Omit every picture and return the rest of the data unaltered.

(Material for the task Opens)

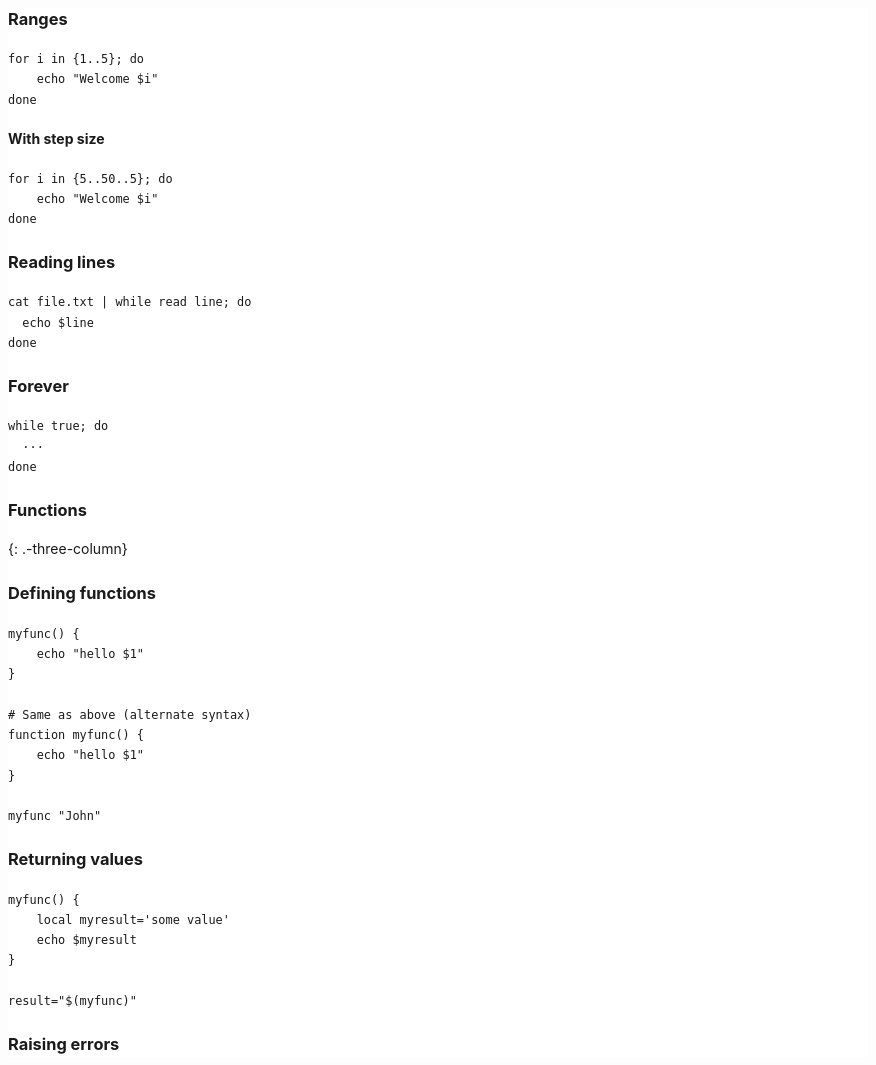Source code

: ### Ranges

    for i in {1..5}; do
        echo "Welcome $i"
    done

#### With step size

    for i in {5..50..5}; do
        echo "Welcome $i"
    done

### Reading lines

    cat file.txt | while read line; do
      echo $line
    done

### Forever

    while true; do
      ···
    done

### Functions

{: .-three-column}

### Defining functions

    myfunc() {
        echo "hello $1"
    }

    # Same as above (alternate syntax)
    function myfunc() {
        echo "hello $1"
    }

    myfunc "John"

### Returning values

    myfunc() {
        local myresult='some value'
        echo $myresult
    }

    result="$(myfunc)"

### Raising errors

(Material for the task Closes)

## Exercise solution:
Source code

: ### Ranges

    for i in {1..5}; do
        echo "Welcome $i"
    done

#### With step size

    for i in {5..50..5}; do
        echo "Welcome $i"
    done

### Reading lines

    cat file.txt | while read line; do
      echo $line
    done

### Forever

    while true; do
      ···
    done

### Functions

{: .-three-column}

### Defining functions

    myfunc() {
        echo "hello $1"
    }

    # Same as above (alternate syntax)
    function myfunc() {
        echo "hello $1"
    }

    myfunc "John"

### Returning values

    myfunc() {
        local myresult='some value'
        echo $myresult
    }

    result="$(myfunc)"

### Raising errors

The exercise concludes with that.